House prices are continuing to grow, but at a slower rate
During the three months to the end of July, price growth was 5% compared with the same period a year earlier.
The ODPM said all UK home countries saw a slowdown in house price growth during July, except Northern Ireland.
Separate figures from mortgage lenders show a somewhat blurred picture of the housing market in August.
Last week, Halifax said house prices rose by 1.6% in August, the biggest monthly gain in almost a year.
Yet the Nationwide said house prices dropped by 0.2% in August.
In July, the average cost of a UK home was £186,207, up from £184,162 in June, according to the ODPM.
House price growth across England was 3.1% in July, compared with June's 4.1%.

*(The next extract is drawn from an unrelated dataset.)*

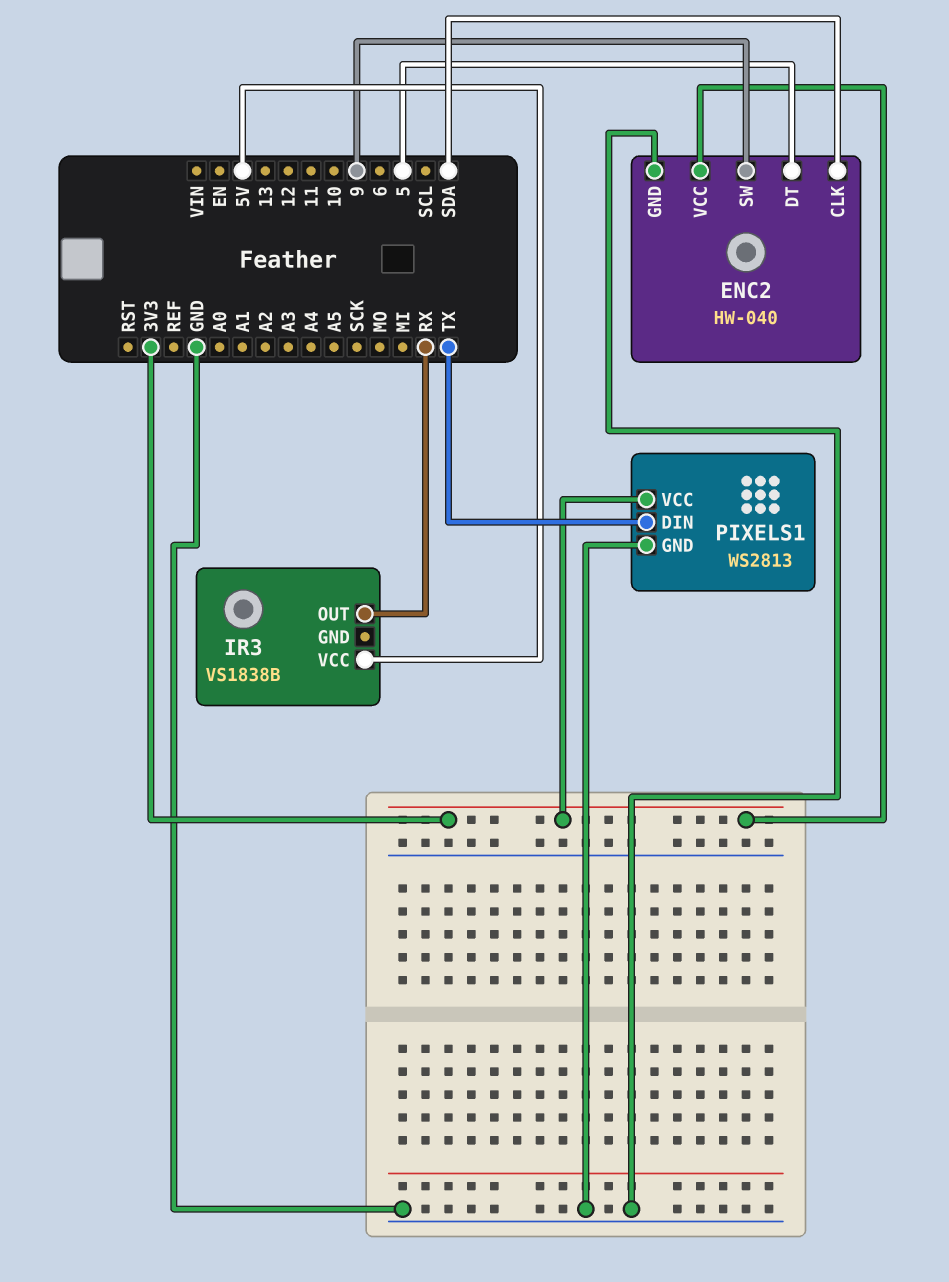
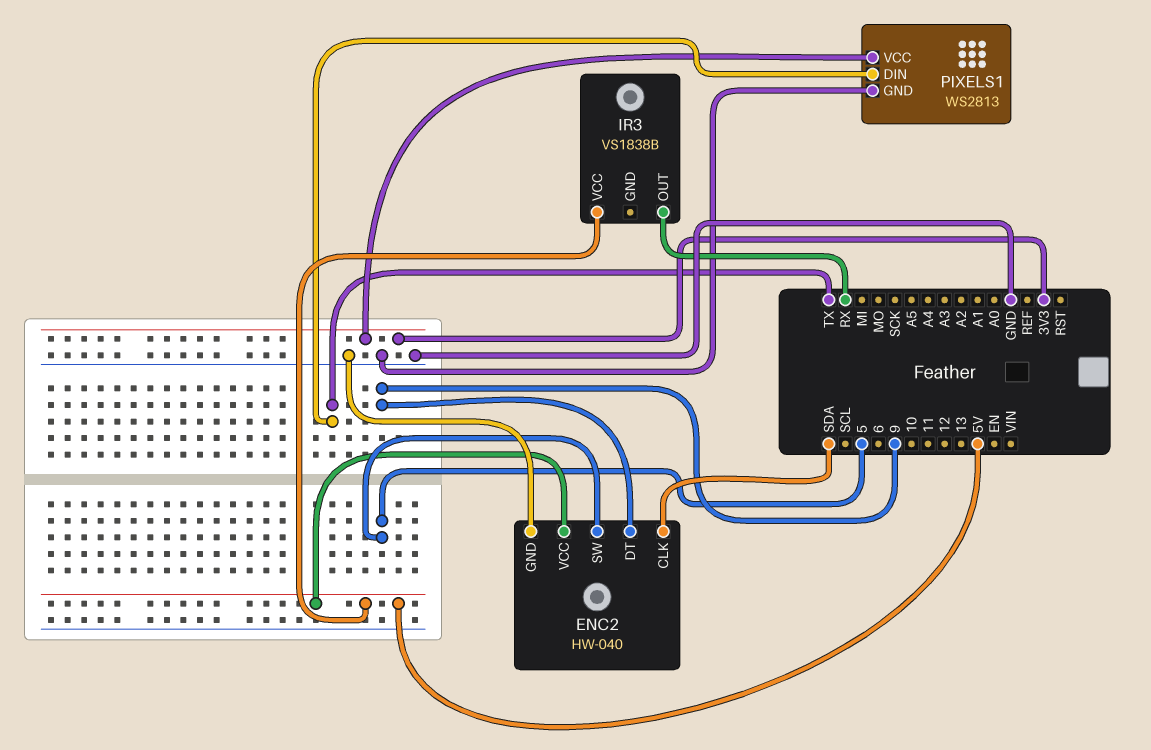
ENC2 pin DT: 5 -> 9
ENC2 pin SW: 9 -> 5
ENC2 pin VCC: 3V3 -> 5V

Scotland saw a decline to 12% from 14%, while Wales experienced a drop to 7.6% from 10.8%.
Prices in Northern Ireland rose to 15.9% from June's 14.2%.
The level of house price growth fell in all English regions except the West Midlands between June and July.
England's northern regions were still those posting the highest level of house price inflation, with the North West up 7.3% in July, Yorkshire and Humber up 7.1%, and the North East 6.5% higher.
July's growth rate in the West Midlands was 5.7%, compared with 3.4% in the East Midlands, 3.1% in the East, 1.5% in the South West, 1.3% in the South East 1.3% and 0.9% in London.
London still has the most expensive properties in the whole of the UK, with the average price of a property in the capital now standing at £270,285.
The cheapest properties are to be found in the North East of England, where the average price is £134,034.